The first call to libjulia.py(114) runs but then this is immediately followed by some sort of pointer which sets off the segmentation fault.

Jan 02 '23 14:01 THargreaves

I don't think the linked issues are related as I am running on Linux and have no trouble using PyJulia outside of the backward method.

Jan 02 '23 14:01 THargreaves

I am also facing this issue when using julia in backward() call on gpu (and it only happens when torch uses gpu). Something that I have noticed:

When there are no print and @threads calls juliacall works most of the time. PyJulia segfaults even on a call to eval("1")
Both PyJulia and juliacall have issues on backward() call, but PyJulia segfaults and julicall hangs.

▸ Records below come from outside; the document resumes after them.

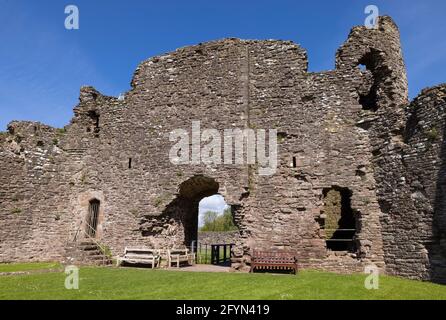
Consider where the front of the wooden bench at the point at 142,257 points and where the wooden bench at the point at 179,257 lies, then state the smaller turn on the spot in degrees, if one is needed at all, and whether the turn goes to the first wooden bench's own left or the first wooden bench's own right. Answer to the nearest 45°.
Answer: approximately 135° to the first wooden bench's own left

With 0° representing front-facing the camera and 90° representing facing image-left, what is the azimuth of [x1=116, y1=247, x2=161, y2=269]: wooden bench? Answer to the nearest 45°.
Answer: approximately 45°

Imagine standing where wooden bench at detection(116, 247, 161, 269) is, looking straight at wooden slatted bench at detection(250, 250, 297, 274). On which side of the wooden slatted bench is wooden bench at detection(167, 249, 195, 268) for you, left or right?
left

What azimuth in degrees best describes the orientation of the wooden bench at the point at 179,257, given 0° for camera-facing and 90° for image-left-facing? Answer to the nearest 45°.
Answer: approximately 315°

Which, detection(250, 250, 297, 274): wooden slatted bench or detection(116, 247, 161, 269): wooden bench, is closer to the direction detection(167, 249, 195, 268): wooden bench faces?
the wooden slatted bench

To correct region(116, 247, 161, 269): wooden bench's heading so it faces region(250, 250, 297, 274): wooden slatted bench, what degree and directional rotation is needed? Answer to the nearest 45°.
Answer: approximately 90° to its left
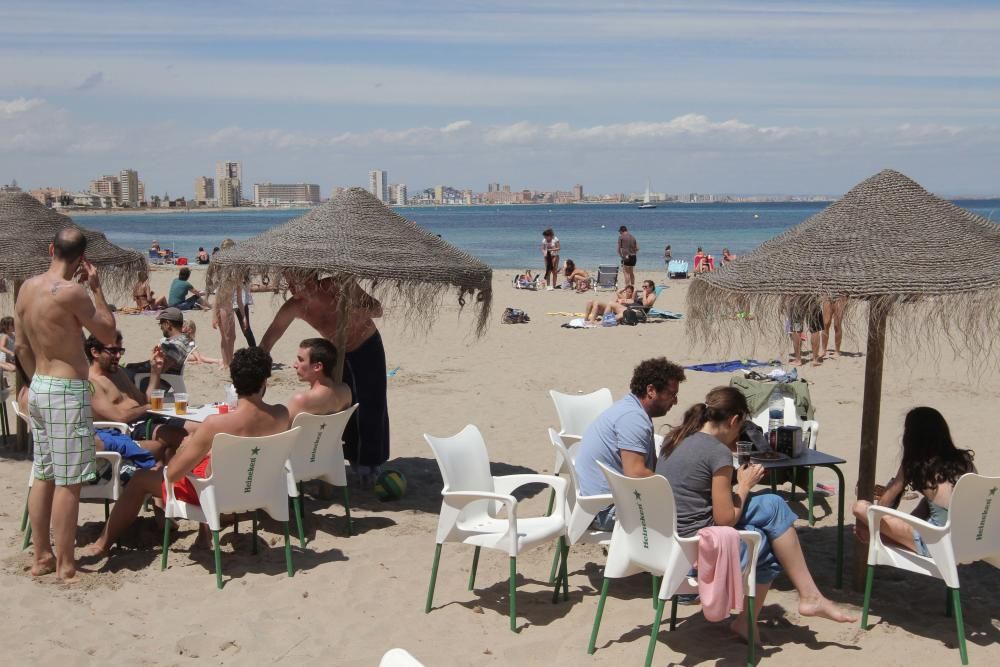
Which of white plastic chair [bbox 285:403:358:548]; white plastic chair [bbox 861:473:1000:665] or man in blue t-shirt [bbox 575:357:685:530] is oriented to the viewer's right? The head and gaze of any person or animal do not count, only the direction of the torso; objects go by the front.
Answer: the man in blue t-shirt

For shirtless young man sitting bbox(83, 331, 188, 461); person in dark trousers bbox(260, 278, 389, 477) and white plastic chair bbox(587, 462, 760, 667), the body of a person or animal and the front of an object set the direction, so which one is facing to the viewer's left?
the person in dark trousers

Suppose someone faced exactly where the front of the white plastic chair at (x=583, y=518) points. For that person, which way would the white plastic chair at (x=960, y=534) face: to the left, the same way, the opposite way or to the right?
to the left

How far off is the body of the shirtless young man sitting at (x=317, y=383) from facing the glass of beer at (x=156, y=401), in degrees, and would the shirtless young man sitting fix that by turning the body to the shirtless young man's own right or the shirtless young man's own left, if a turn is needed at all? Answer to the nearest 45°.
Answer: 0° — they already face it

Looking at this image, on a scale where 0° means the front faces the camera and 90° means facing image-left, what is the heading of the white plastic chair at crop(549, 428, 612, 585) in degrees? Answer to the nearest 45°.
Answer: approximately 270°

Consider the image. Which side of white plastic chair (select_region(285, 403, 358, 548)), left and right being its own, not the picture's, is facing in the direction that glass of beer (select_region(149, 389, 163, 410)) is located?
front

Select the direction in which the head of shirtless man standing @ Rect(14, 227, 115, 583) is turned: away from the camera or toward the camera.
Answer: away from the camera

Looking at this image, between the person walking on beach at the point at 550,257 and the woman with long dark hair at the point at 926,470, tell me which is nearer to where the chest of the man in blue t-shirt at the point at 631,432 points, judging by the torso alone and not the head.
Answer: the woman with long dark hair

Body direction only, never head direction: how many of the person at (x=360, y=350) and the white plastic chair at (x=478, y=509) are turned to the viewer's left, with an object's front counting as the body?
1

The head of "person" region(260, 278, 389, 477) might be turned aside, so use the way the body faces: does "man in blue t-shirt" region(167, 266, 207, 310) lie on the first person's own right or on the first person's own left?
on the first person's own right

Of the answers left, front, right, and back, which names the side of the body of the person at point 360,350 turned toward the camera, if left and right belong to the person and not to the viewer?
left

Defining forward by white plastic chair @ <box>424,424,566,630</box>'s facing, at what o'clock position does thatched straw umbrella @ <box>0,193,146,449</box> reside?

Also juliacall seems to mostly work even on nontrivial calls when there are no uses of Julia runtime. @THargreaves I believe your code can work with juliacall if the vectors were pre-allocated on python side.

Here's my MWE, it

from julia.api import Julia
jl = Julia(compiled_modules=False)

class MyLoss(torch.autograd.Function):
    @staticmethod
    def forward(ctx, dat):
        return torch.full((1,1), 1., device=dat.device)
    
    @staticmethod
    def backward(ctx, grad_output):
        jl.eval('1') # without this line no deadlock happens
        # jl.seval('println(1)') # in juliacall seval('1') runs without problem, but println hangs the program (no segfault)
        return None

device = "cuda:0" # on cpu works fine
# device = "cpu"

dat = torch.full((5,1), 1.).to(device)
model = torch.nn.Linear(1,1).to(device).train()
output = model(dat)
loss = MyLoss.apply(output)

loss.backward() # segfaults here

I'm using Ubuntu, torch 2.0.0.post200, Julia 1.9.0, pyjulia '0.6.1'

Jun 07 '23 19:06 artemsolod